1922 – A Year of Katherine Mansfield and Other Great Modernists
“James Joyce’s Ulysses and T.S. Eliot’s The Waste Land are rightly hailed as masterpieces – but they unfairly overshadow 1922’s other great books,” writes John Self in a feature for the BBC, which explores select works from a century ago, including The Garden Party and Other Stories written by “overlooked genius”, Wellington-born author Katherine Mansfield.
“In literature the response to the challenges and opportunities of the early 20th Century was Modernism – the rejection of traditional linear storytelling and the use of more challenging styles to reflect the new world – and its annus mirabilis is usually seen as 1922. It was an apt time for breakthroughs,” Self writes.

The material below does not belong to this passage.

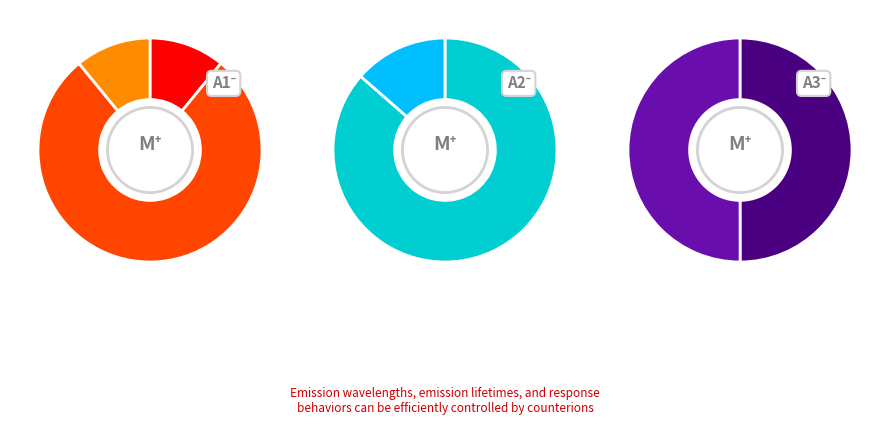

How many slices are in this pie chart?

7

“[Mansfield] moved from her birthplace New Zealand to London in 1903, and became a central connector in the literary world through sheer force of personality and talent. She had tea with James Joyce in Paris, had a wobbly long-term friendship with Virginia Woolf, and – in the view of Mansfield’s biographer Claire Tomalin – caught from DH Lawrence the tuberculosis which would plague her final years and kill her in 1923, at the age of 34. When Mansfield died, Woolf wrote in her diary: ‘When I began to write, it seemed to me there was no point in writing. Katherine won’t read it. Katherine’s my rival no longer.’

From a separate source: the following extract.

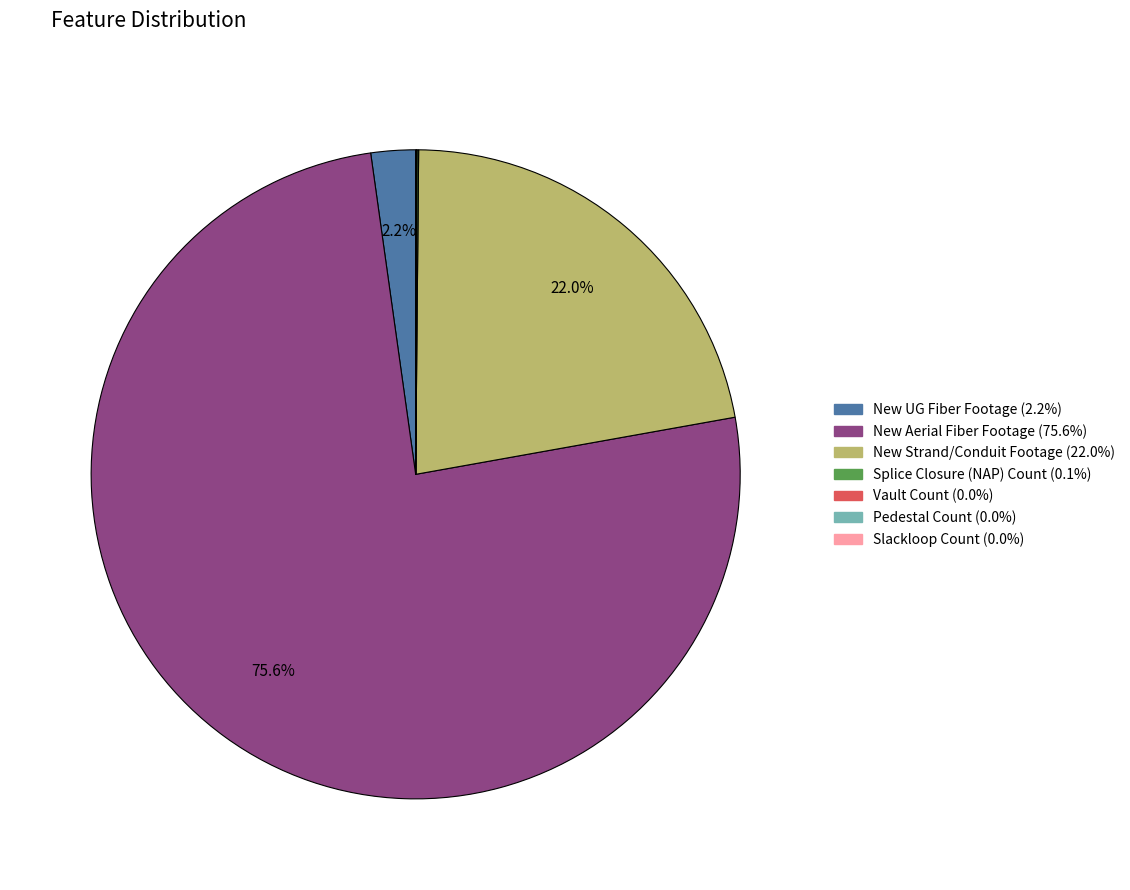

Which slice represents more than half of the pie?

New Aerial Fiber Footage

“Near the end of 1922 – on Christmas Day – [Woolf] wrote to her friend Gerald Brenan, saying she worried that their generation of writers would be just a stepping stone for the next: ‘For I agree with you that nothing is going to be achieved by us. Fragments – paragraphs – a page, perhaps: but no more.’ She was, as we can happily see 100 years later, entirely wrong.”
Original article by John Self, BBC, February 2, 2022.